Imagine a normal day in the year 2025: Unlocking your car, ordering and paying for your coffee, giving tips—all done with the help of your smartphone. This scenario sounds a bit like ‘brave new world’. But is it realistic?
Dear purse, rest in peace. Your smartphone
Imagine a normal day in the year 2025: You are leaving your house to go to work as usual in the morning. After you have locked the door with your mobile phone, you also use it to unlock your car door and start the engine. On the way to work, you stop at the bakery to pick up your breakfast. Of course, you have already ordered and paid for it via your mobile phone before. During the lunch break, you walk through the city to pick up your ordered coffee at the coffee shop, when you get a message with a coupon of the supermarket you happen to be passing by. So, you decide to stop there for shopping, for which you also pay with your mobile phone. On your way back to work, you walk past a street musician. You send him a small tip for his beautiful performance via your mobile phone.
What is the situation today?
This scenario sounds a bit like ‘brave new world’. But is it realistic? In 2013, 20% of the world’s people used the mobile payment services as shown by ‘mobile web watch’, a survey done by the consulting agency Accenture. However, the number for Germany is much less—only 10 % of the people paying via mobile devices. What could be the reason for their reluctance?
One, Germans are famous for their traditional attitude, making them somewhat skeptical about technical innovations and retain their love to pay in cash. While people in other countries use their credit cards even to pay for coffee, you have a lot of people in Germany who still do not own a credit card.
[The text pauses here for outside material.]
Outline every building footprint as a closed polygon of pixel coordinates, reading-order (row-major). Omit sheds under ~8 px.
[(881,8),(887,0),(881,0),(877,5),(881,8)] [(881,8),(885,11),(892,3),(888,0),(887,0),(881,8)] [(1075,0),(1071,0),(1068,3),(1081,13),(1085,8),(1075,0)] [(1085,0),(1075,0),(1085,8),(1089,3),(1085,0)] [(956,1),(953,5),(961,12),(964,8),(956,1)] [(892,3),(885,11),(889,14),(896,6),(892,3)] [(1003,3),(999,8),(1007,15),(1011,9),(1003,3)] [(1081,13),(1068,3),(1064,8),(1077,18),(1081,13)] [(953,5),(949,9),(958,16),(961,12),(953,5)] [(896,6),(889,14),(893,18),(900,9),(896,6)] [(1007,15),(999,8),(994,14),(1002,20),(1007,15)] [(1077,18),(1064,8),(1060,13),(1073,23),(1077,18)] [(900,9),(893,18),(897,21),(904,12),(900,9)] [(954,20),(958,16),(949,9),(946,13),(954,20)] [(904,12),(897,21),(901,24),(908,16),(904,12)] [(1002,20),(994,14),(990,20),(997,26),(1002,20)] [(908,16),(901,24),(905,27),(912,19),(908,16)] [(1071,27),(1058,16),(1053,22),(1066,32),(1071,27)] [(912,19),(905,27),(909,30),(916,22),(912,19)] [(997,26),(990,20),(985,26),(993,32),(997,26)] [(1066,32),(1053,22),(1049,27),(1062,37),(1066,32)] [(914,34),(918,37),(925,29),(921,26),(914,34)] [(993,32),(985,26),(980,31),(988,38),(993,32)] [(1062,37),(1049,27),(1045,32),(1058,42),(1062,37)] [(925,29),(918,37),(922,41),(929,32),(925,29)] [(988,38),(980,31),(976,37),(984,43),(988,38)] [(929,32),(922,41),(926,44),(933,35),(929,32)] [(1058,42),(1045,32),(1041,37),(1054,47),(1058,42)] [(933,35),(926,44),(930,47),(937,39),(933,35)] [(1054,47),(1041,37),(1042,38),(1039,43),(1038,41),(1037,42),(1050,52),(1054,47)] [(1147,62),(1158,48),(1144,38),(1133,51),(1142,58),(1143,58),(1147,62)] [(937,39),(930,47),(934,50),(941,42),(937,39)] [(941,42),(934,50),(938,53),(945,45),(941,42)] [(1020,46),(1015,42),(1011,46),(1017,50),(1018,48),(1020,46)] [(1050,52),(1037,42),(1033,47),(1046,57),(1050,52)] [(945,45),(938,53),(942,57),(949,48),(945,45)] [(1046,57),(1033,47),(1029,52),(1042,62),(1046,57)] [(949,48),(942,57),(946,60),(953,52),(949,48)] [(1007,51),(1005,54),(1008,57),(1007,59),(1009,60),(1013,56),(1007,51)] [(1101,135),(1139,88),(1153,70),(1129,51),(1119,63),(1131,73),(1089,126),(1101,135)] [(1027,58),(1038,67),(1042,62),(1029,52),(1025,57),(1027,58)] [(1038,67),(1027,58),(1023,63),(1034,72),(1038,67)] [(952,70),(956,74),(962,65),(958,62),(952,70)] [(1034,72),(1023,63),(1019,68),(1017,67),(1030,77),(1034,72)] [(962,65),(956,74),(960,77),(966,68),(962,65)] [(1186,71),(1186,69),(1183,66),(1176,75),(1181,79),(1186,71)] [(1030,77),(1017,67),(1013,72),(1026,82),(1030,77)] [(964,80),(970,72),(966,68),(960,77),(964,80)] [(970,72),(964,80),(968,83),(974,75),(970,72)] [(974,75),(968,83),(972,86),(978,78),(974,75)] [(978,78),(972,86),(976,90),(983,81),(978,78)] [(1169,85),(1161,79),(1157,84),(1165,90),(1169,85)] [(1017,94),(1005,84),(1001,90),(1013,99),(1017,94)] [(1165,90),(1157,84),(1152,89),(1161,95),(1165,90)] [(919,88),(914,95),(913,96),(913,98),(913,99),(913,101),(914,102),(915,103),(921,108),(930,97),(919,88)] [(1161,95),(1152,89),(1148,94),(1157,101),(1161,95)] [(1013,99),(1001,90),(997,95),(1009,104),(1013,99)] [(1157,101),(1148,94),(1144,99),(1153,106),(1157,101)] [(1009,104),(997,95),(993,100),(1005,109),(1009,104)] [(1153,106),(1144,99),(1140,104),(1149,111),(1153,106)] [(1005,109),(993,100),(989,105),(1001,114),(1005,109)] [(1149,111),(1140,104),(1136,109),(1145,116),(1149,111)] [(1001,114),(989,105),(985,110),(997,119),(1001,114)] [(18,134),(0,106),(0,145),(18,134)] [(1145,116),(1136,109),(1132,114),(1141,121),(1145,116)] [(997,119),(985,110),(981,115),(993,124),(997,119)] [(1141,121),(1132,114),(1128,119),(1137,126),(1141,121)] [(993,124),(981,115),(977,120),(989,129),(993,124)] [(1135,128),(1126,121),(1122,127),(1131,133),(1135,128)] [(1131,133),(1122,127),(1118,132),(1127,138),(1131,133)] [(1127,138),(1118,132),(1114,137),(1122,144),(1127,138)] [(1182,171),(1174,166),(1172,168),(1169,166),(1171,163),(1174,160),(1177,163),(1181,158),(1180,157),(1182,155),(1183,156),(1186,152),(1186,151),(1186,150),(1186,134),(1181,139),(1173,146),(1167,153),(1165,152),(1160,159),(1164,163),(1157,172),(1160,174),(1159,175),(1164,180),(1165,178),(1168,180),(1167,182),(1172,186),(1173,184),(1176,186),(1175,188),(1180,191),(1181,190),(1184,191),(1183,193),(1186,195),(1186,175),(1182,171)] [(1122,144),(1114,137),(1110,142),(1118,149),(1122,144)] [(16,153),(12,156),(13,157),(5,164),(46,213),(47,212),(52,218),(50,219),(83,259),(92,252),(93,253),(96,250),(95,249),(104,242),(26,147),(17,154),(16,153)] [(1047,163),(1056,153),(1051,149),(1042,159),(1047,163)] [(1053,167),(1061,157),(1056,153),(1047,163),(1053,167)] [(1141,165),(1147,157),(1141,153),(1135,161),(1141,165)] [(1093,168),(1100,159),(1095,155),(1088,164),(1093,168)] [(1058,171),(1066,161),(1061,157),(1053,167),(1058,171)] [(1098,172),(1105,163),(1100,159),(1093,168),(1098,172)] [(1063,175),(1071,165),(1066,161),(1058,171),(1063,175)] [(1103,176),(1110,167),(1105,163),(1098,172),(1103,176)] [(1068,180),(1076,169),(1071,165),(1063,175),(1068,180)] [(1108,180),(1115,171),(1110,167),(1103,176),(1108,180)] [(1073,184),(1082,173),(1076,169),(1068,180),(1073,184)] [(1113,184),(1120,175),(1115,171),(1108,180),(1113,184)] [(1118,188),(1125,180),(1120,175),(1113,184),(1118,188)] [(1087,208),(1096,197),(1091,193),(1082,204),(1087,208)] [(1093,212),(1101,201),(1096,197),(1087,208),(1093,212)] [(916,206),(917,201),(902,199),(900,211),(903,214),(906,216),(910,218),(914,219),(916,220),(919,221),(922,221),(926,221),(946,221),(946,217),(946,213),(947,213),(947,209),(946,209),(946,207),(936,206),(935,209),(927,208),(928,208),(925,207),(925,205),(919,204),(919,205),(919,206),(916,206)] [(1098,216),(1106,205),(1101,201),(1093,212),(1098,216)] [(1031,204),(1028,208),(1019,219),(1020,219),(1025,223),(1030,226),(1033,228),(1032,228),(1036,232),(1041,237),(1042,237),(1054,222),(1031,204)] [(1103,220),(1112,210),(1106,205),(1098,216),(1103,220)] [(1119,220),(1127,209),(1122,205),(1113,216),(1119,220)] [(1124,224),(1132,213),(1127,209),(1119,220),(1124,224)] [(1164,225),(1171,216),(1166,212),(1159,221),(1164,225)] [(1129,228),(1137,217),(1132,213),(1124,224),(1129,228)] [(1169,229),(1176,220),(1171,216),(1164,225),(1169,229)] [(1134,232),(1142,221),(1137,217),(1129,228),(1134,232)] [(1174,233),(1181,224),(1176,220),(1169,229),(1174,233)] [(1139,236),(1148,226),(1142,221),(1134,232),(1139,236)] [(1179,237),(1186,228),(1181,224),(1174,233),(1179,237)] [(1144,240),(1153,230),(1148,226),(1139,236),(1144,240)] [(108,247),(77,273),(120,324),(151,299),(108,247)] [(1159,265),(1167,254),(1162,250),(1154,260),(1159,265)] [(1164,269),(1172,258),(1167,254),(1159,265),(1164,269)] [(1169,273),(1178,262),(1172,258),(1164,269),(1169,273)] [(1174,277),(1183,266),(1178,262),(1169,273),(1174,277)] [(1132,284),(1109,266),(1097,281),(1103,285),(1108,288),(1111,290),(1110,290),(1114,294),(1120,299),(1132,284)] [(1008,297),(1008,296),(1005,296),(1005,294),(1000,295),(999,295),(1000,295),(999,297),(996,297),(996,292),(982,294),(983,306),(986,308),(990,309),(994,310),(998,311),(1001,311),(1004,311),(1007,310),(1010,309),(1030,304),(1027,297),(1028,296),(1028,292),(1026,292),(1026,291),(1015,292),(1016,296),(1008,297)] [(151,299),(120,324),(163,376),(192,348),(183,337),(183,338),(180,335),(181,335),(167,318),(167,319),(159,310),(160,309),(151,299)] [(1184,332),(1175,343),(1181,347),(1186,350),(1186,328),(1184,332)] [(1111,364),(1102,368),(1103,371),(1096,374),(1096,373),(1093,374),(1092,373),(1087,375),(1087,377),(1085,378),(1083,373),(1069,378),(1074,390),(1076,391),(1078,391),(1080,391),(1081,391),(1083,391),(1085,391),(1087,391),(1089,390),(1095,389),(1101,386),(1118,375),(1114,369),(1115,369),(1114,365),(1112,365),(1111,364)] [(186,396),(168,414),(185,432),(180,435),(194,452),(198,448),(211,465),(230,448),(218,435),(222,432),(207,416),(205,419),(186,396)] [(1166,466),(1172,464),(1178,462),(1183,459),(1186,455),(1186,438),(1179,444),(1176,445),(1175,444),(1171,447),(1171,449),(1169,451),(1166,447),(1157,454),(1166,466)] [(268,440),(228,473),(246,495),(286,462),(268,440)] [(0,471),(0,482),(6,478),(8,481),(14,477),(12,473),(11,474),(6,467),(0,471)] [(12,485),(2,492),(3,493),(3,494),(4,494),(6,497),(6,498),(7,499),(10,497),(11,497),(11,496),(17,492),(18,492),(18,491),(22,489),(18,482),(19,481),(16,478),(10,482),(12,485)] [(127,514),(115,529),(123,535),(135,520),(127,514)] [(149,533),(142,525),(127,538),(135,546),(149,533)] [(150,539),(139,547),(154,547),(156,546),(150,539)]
Two, several privacy scandals, epitomized by the NSA affair, have made people wary of entering personal information in the Internet, especially sensitive data like their banking accounts.
3 steps for spreading mobile payment
Except meeting some essential needs, the popularity of mobile payments is still missing in Germany. First, there is no consistent technology for the payment process via mobile devices. Some companies use QR-Codes, some near field communication (NFC), a contactless method based on RFID, and the newest trend is the installation of the beacon-Bluetooth-technology.
There must be a critical mass of retailers offering this option to make customers use the new payment method. At present, while some big chains like Rewe and Edeka are trying out mobile payment, they do not yet have this option in stores, and use different systems. So, a customer has to install multiple payment applications on his smartphone if he wants to pay via mobile in different retail stores. Obviously, cash is the more convenient option right now.
A collective payment application launched by the biggest retail companies in Germany could boost the German mobile payment market. This application needs to be convenient and secure, and should offer some additional value to the customer, as sound reason to change his / her preferred payment method. Another alternative is the market entry of one of the global online players such as Google, Amazon or Apple. PayPal, the leading payment provider for e-commerce, has already launched an application for mobile payment.
Starbucks, a mobile payment pioneer, demonstrates the system’s significance. In the US, the coffee shop company earned one billion US dollars as revenue via its mobile payment application in 2013. In this app, the user can preorder his coffee while queueing, so the drink is already prepared by the time he reaches the till. Coupons or promotional offers can also be sent via the app for the benefit of loyal customers. Advantages for the company are the shortened queues, a more efficient payment process, and an interesting insight into the customers’ needs and drinking habits.
All in all, the mobile payment market has got an enormous growth potential, especially with the increasing spread of mobile devices.
It is still a long way off, but if you think about the rapid development in other spheres of our society (communication, shopping) the brave new payment world seems to be near as long as the process is convenient and has an additional value for the user.
But you should remember that a long data track accompanies the new payment method. Every purchase is stored, analyzed, and condensed into user profiles. With every purchase at a participating shop, there will be new details added to the puzzle of your customer profile.
For example, if you buy jars of baby food twice in a row, you will get promotions on child nutrition. This is not far from the transparent customer we always try to avoid. This transparency can be dangerous. Imagine, you have just bought a tool that is associated with a crime, and you are tracked down and visited by the authorities immediately! This is especially worrying in times when mass surveillance by the NSA is on everyone’s lips.